Передовой торопливо двинулся на этот зов. Это был большой черноватый мужик с распухшим глазом и с большой синевато-кровавой шишкой на лбу.
— Ну? — спрашивает доктор.
— А как у нас вчера праздник был…— заговорил мужик, но почему-то вдруг оборвался и смолк.
— Что же?
— Он меня — хозяин-то — и цопнул по этим местам. Вон как очи-то разнесло!
— А шишка?
— Шишка ничего! Чешется только самый вершочек-то, страсть как свербит!
— Заживает, значит!
— Слушаю-с,— поклонившись, сказал мужик и направился к двери.
— Куропаткин! Обмой ему кровь да дай чего-нибудь…
— Эка барин-то у вас — клад,— толковал мужик с шишкой Куропаткину, который уводил его для надлежащих омовений праздничных ран.
— А я, батюшка, к вашей милости с просьбой. Будь отец! — умоляет худощавая, но еще молодая кухарка.
— Что такое?
— Есть тут один молодец, у одного хозяина мы с ним вместе живем вот уж годов, надо полагать, с шесть. Только все это он пристает ко мне, чтобы я за него замуж шла, а я за него замуж идти не хочу, потому парень он драчливый и вор. Только он и говорит мне: ‘Ну так, говорит, я же тебя присушу, тогда поневоле пойдешь’. Взял да и присушил, а теперь я ночи не сплю, а днем всякое дело из рук у меня валится — все о нем тоскую и думаю.
— Так что же?
— То-то, кормилец, травки бы ты мне какой дал: я на крест бы ее привязала себе. Может, она меня от этого парня и отворотила бы.
— Что же такое?
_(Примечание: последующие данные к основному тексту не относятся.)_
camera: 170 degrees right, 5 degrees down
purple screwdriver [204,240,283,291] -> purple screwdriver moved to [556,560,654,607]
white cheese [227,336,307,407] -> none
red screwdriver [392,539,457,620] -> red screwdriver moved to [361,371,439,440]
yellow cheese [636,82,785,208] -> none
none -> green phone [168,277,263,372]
Такой травки я тебе дам. Супротив этой травы вряд ли присуха выстоит. А если не поможет — приходи опять, я тебя тогда заговору одному научу…
— Ну, ребятушки, на нынешний день довольно! — обратился доктор к шеренге.— Совсем времени нет. Ступайте с богом, а завтра опять приходите — всех вылечу, без сомнения, останетесь довольны.— С этим словом благодетель взял шляпу, и скоро в швейцарской раздалась его густая и приятная октава, напевавшая для нескучного препровождения времени какой-то церковный стих.
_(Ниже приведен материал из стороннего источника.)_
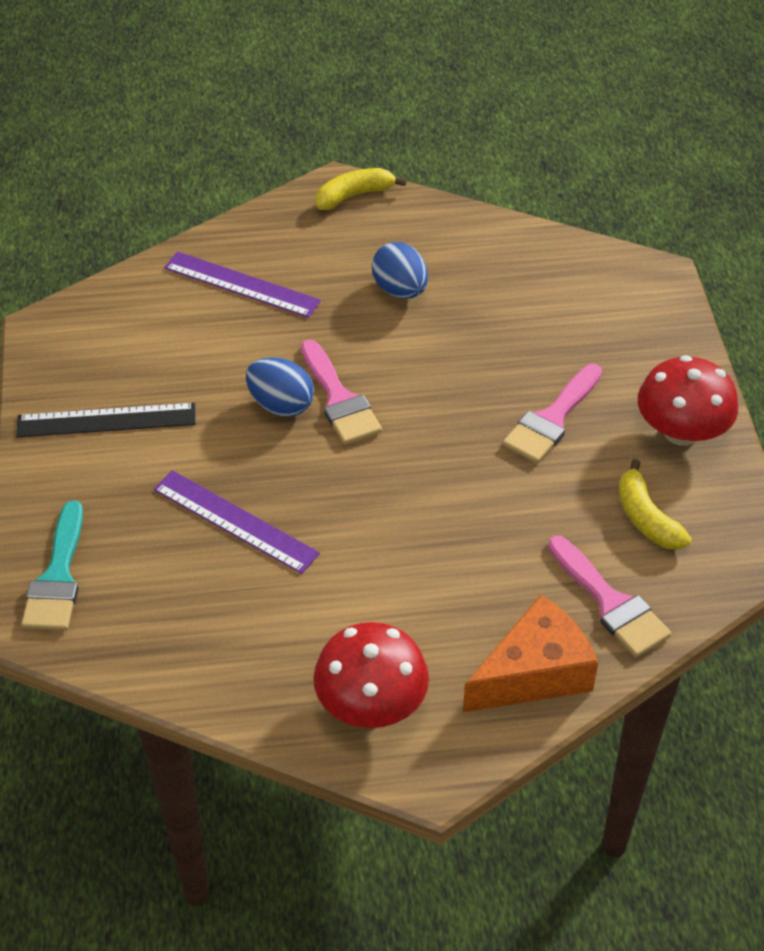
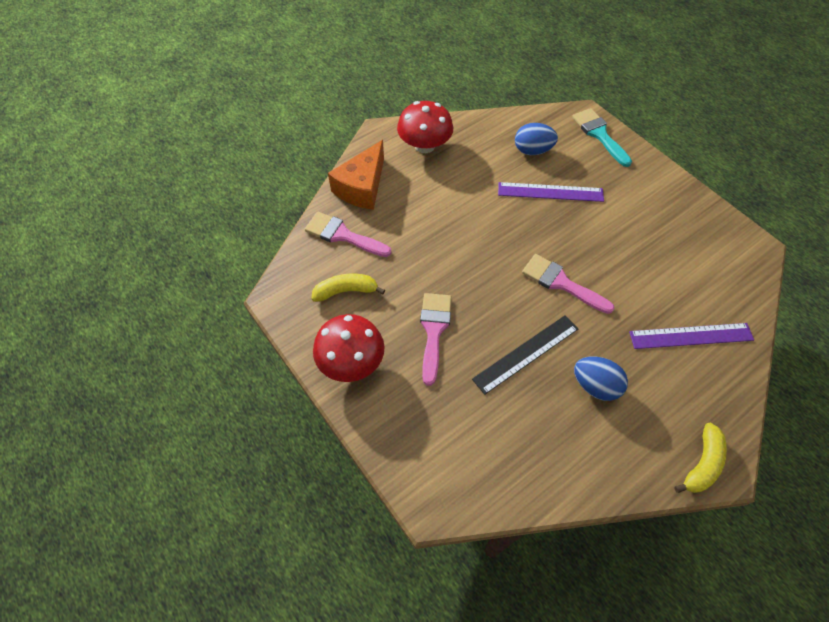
camera: 150 degrees right, 10 degrees up
black ruler [16,403,196,437] -> black ruler moved to [472,315,578,395]
blue egg [246,357,314,417] -> blue egg moved to [515,123,558,155]
yellow banana [619,459,692,550] -> yellow banana turned 45 degrees counterclockwise [311,274,385,302]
— Что это за лекарь такой чудесный? — удивлялась расходившаяся по домам шеренга.— То есть всякую болезнь он с одного маха берет…
— Нет, ты вот что заприметь,— толковал другой голос.— Другие лекаря, когда домой идут, сейчас это они: тра-ла-ла да фю-фю, а он всегда божественное поет, все что-нибудь из церковного норовит.
— Все это, батенька, богом делается! — ни к селу ни к городу отозвалась какая-то сгорбленная в три погибели старушонка.
‘Истинно: все это, батенька, богом у нас ведется!’ — сказал я про себя в эту минуту, бесцельно посматривая на громадные кориуса больницы, по выходе из которой я, как и доктор, ощутил неодолимое желание петь, каковому желанию неуклонно и повиновался во всю мою длинную дорогу до моего убогого логовища.
1863
ПРИМЕЧАНИЯ
Печатается по тексту газеты ‘Северная пчела’ (1863, No 127, 15 мая), где было опубликовано впервые за подписью: Иван Сизой. В прижизненные сборники не включалось.
С. 164. Суздальские картинки — имеются в виду картины и иконы, выполненные иконописцами Суздальского уезда Владимирской губернии.
С. 166. Рогожские начетчицы — староверки (на Рогожском кладбище в Москве находится старообрядческая церковь).